A powerful, exquisitely written debut, a recollection of the author's miserable childhood in the slums of Limerick, Ireland, during the Depression and WW II. McCourt was born in Brooklyn in 1930 but returned to Ireland with his family at the age of four. He describes, not without humor, scenes of hunger, illness, filth, and deprivation that would have given Dickens pause. His ``shiftless loquacious alcoholic father,'' Malachy, rarely worked; when he did he usually drank his wages, leaving his wife, Angela, to beg from local churches and charity organizations. McCourt remembers his little sister dying in his mother's arms. Then Oliver, one of the twins, got sick and died. McCourt himself nearly died of typhoid fever when he was ten. As awful and neglectful as his father could be, there were also heartrendingly tender moments: Unable to pay for a doctor and fearful of losing yet another child when the youngest is almost suffocating from a cold, his father places ``his mouth on the little nose . . . sucking the bad stuff out of Michael's head.'' Malachy fled to do war work in England but failed to send any money home, leaving his wife and children, already living in squalor, to further fend for themselves. They stole and begged and tore wood from the walls to burn in the stove.
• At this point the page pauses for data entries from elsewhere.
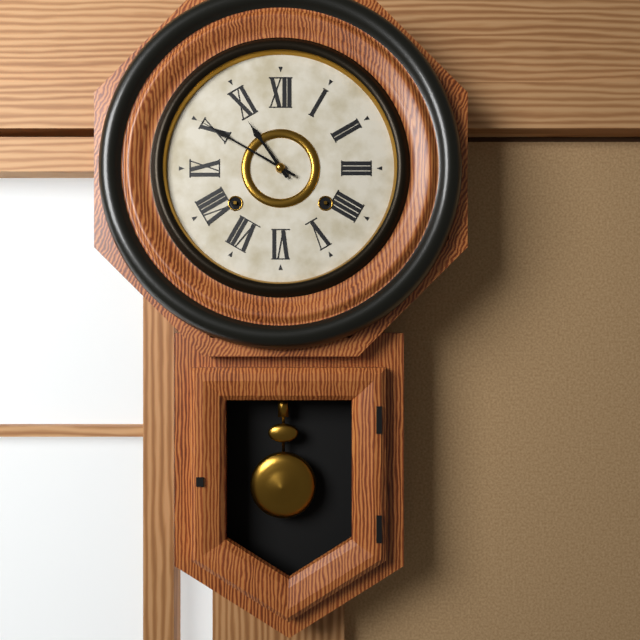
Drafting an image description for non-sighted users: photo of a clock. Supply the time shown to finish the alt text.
10:50
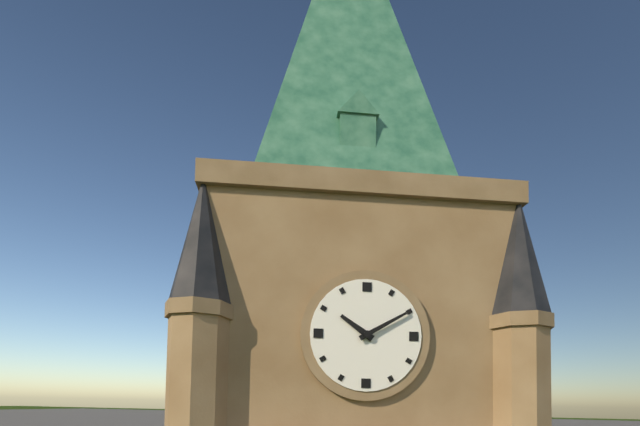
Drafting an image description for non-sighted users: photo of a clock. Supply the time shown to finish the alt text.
10:10
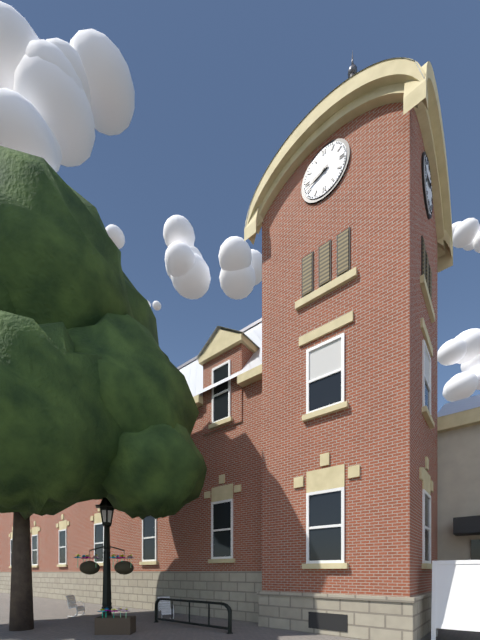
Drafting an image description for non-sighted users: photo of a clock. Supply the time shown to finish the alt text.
8:42
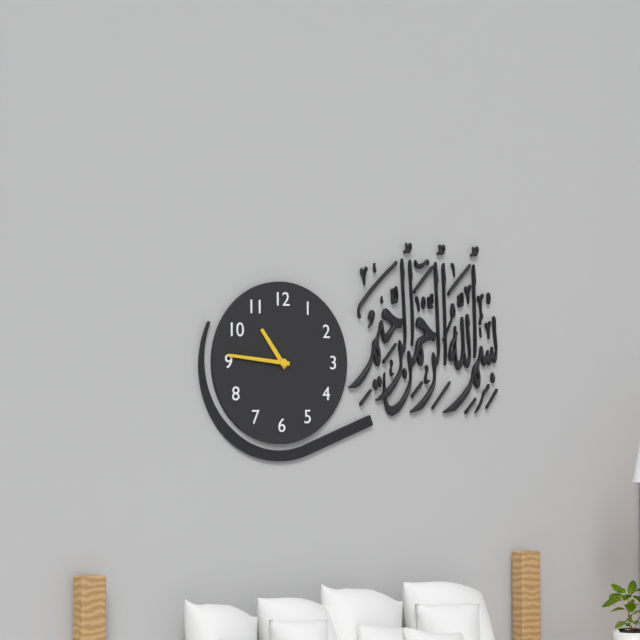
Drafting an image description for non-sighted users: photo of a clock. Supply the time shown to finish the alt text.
10:46
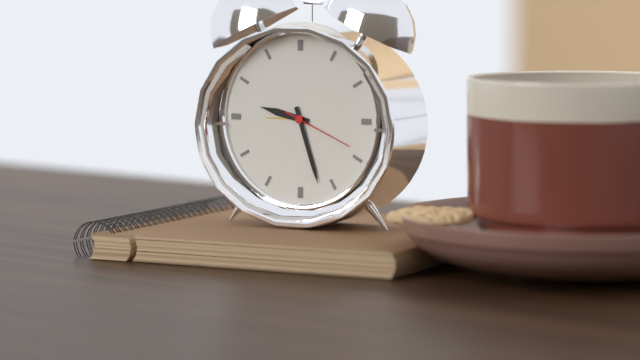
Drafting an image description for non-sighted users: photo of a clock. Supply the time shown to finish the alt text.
9:27:19
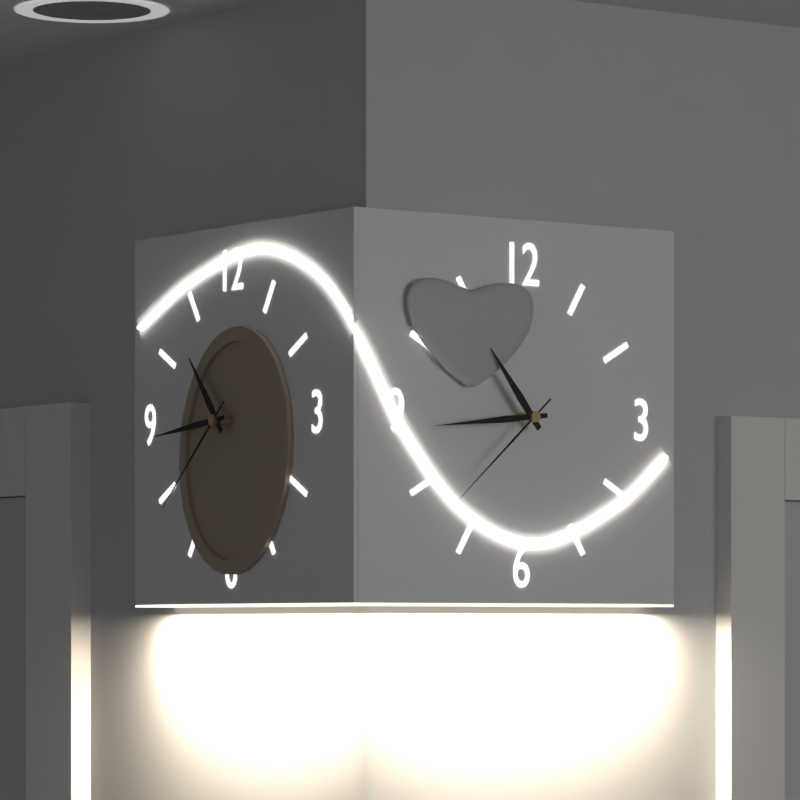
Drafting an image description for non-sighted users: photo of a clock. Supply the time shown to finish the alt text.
10:44:38
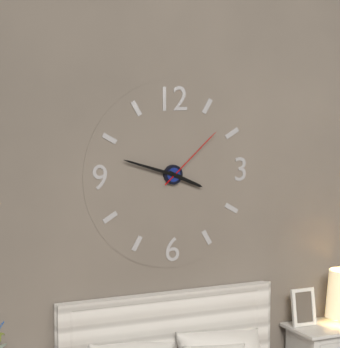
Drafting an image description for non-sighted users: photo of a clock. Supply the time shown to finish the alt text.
3:48:08
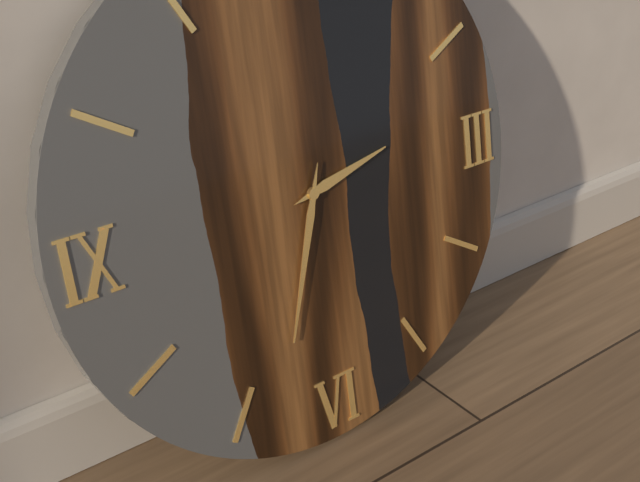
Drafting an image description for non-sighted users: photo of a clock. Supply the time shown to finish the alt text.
2:33
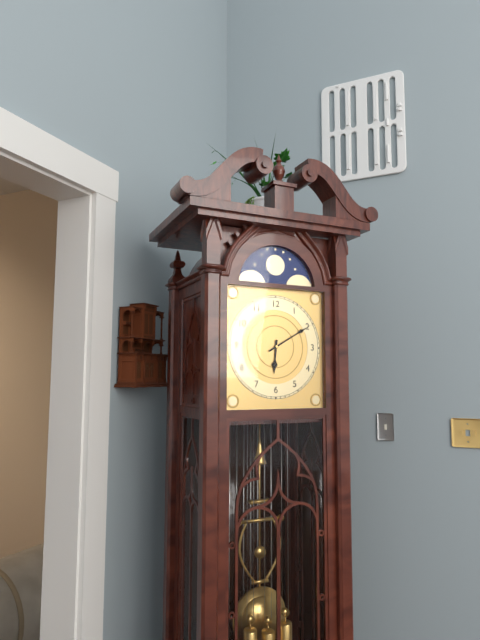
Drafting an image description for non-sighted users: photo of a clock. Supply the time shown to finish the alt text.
6:10
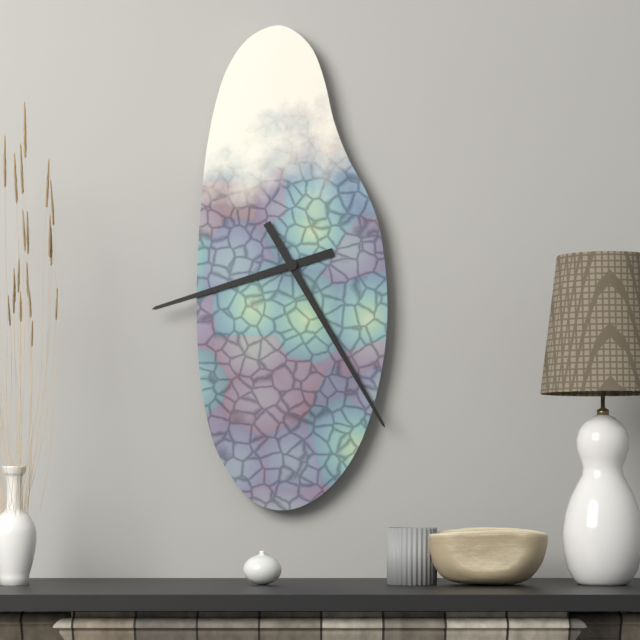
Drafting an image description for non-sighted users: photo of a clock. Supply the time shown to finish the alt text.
8:25
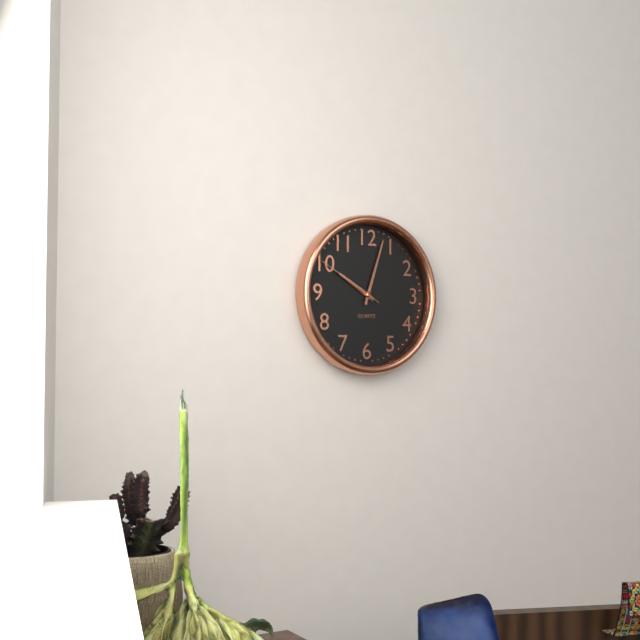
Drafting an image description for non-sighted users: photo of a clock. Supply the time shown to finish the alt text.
10:03:50
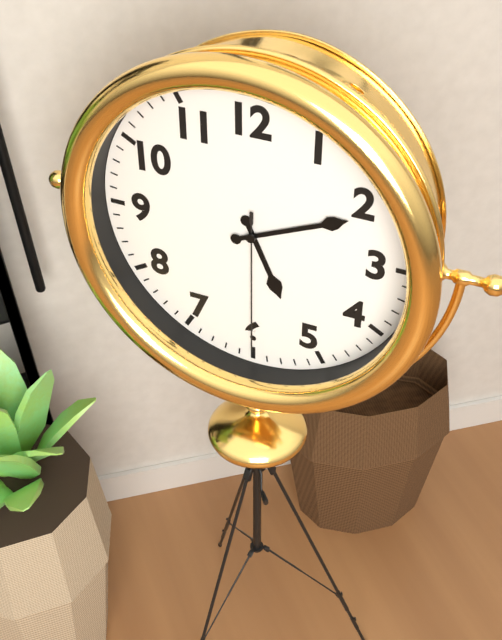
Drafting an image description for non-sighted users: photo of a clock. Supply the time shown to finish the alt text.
5:11:30
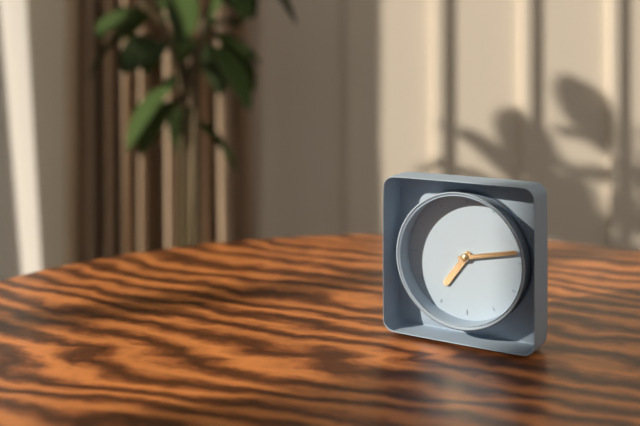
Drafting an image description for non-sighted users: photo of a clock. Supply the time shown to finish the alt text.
7:13
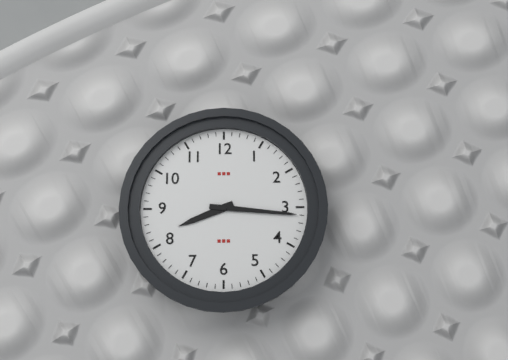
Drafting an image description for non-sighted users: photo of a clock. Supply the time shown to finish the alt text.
8:16
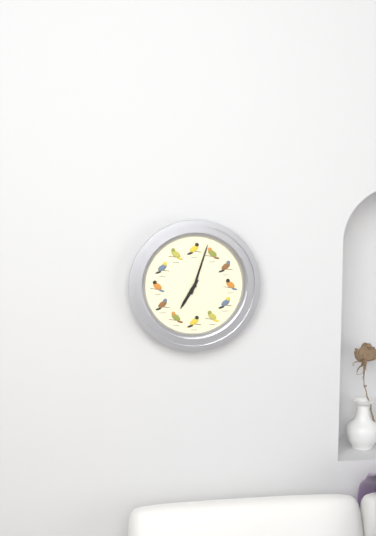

Forced to move in with an abusive cousin, McCourt became aware that the man and his mother were having ``the excitement'' up there in their grubby loft. After taking a beating from the man, McCourt ran away to stay with an uncle and spent his teens alternating between petty crime and odd jobs. Eventually he made his way, once again, to America. An extraordinary work in every way. McCourt magically retrieves love, dignity, and humor from a childhood of hunger, loss, and pain. (First serial to the New Yorker; Book-of-the-Month Club and Quality Paperback Book Club alternate selections; author tour)
Summary
Frank McCourt was born in 1930 in Brooklyn, New York, to Irish immigrant parents, grew up in Limerick, Ireland, and returned to America in 1949. For thirty years he taught in New York City high schools. His first book, "Angela's Ashes," won the Pulitzer Prize, the National Book Critics Circle Award and the "L.A. Times" Book Award. In 2006, he won the prestigious Ellis Island Family Heritage Award for Exemplary Service in the Field of the Arts and the United Federation of Teachers John Dewey Award for Excellence in Education. He lives with his wife, Ellen, in New York and Connecticut.